David Brooks also yearns for the Cold War, or the Made-Up-War-On-Terror, back when things made sense, like when we attacked Iraq for the actions of 19 Saudi nationals and threatened nuclear war on the whim of an old actor with dementia. Throwing Middle Eastern countries up against the wall and telling them to "Suck on this!" gave the U.S. such tremendous prestige that we will reap the rewards for decades to come, just as we did with our policy triumphs in Cuba, Vietnam, and Afghanistan. I'm sure the Ivy League lecturer on "Humility" has a very interesting rhetorical Mobeius Strip to justify why intervening in every conflict on Earth makes the U.S. strong and noble yet also humble and wise.

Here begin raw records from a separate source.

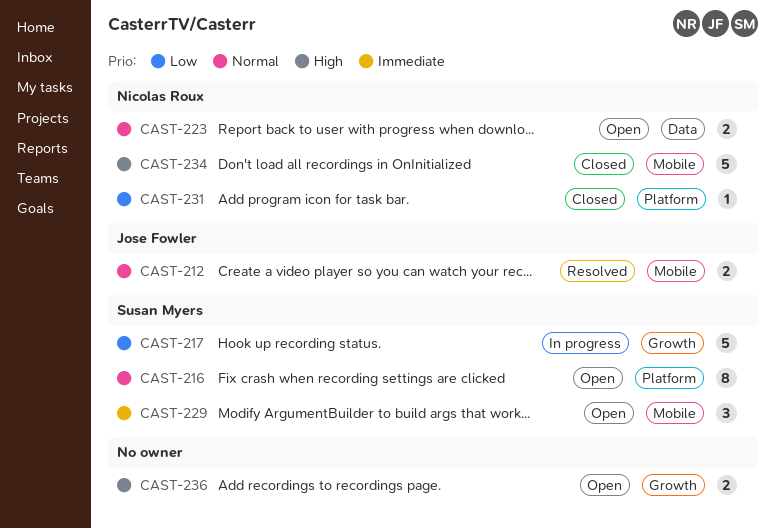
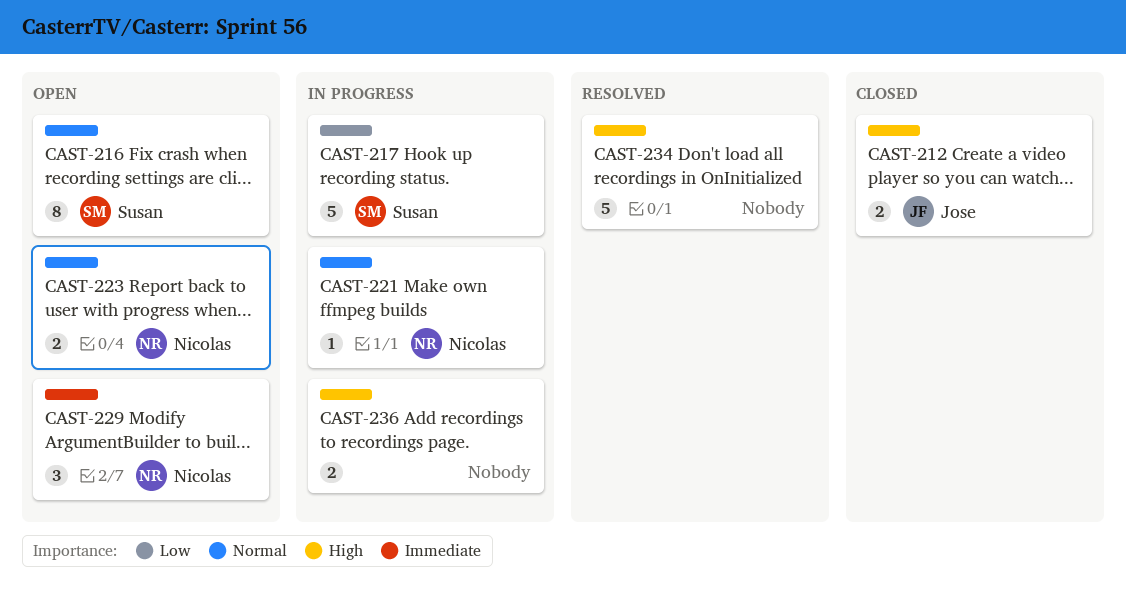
CAST-212, status: Resolved -> Closed
CAST-212, priority: Normal -> High
CAST-221: none -> present
CAST-229, owner: Susan Myers -> Nicolas Roux
CAST-231: present -> none
CAST-234, status: Closed -> Resolved
CAST-234, owner: Nicolas Roux -> none
CAST-236, status: Open -> In progress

Of course, during the entire time things were unstable and the world is a horrible moral mess with no discernible cause, David Brooks and his fellow Republicans were innocent wallflowers for the past 30 years, who said and did nothing, influenced nobody, and had no opinions on anything until this momentous moment in history where things are so CRAAAAAZY that only Super-Republican-Daddy-He-Man can use his STRENGTH and WILL to makes things RIGHT by the Power of Greyskull.

Maybe David Brooks can make a documentary about his yearnings called "Waiting for Lex Luthor."

Anonymous said...

"Also apropos of nothing but also of interest to me is how this site managed to copy and post Mr. Brooks' entire column hours before it was up at the New York Times?"

It seems the NYT has introduced a new practice of only putting columns up on the front page and op-ed page several hours after they are actually posted. Apparently, it was to prevent us Yuropeans from taking over the comment section, as we rise early on this side of the Atlantic. But if you go to the NYT early in the morning US time, you can still find the new columns by going to the individual columnist's pages.

Not that this is something I recommend when it comes to Bobo, of course; every hour you can postpone an encounter with his latest drivel is precious.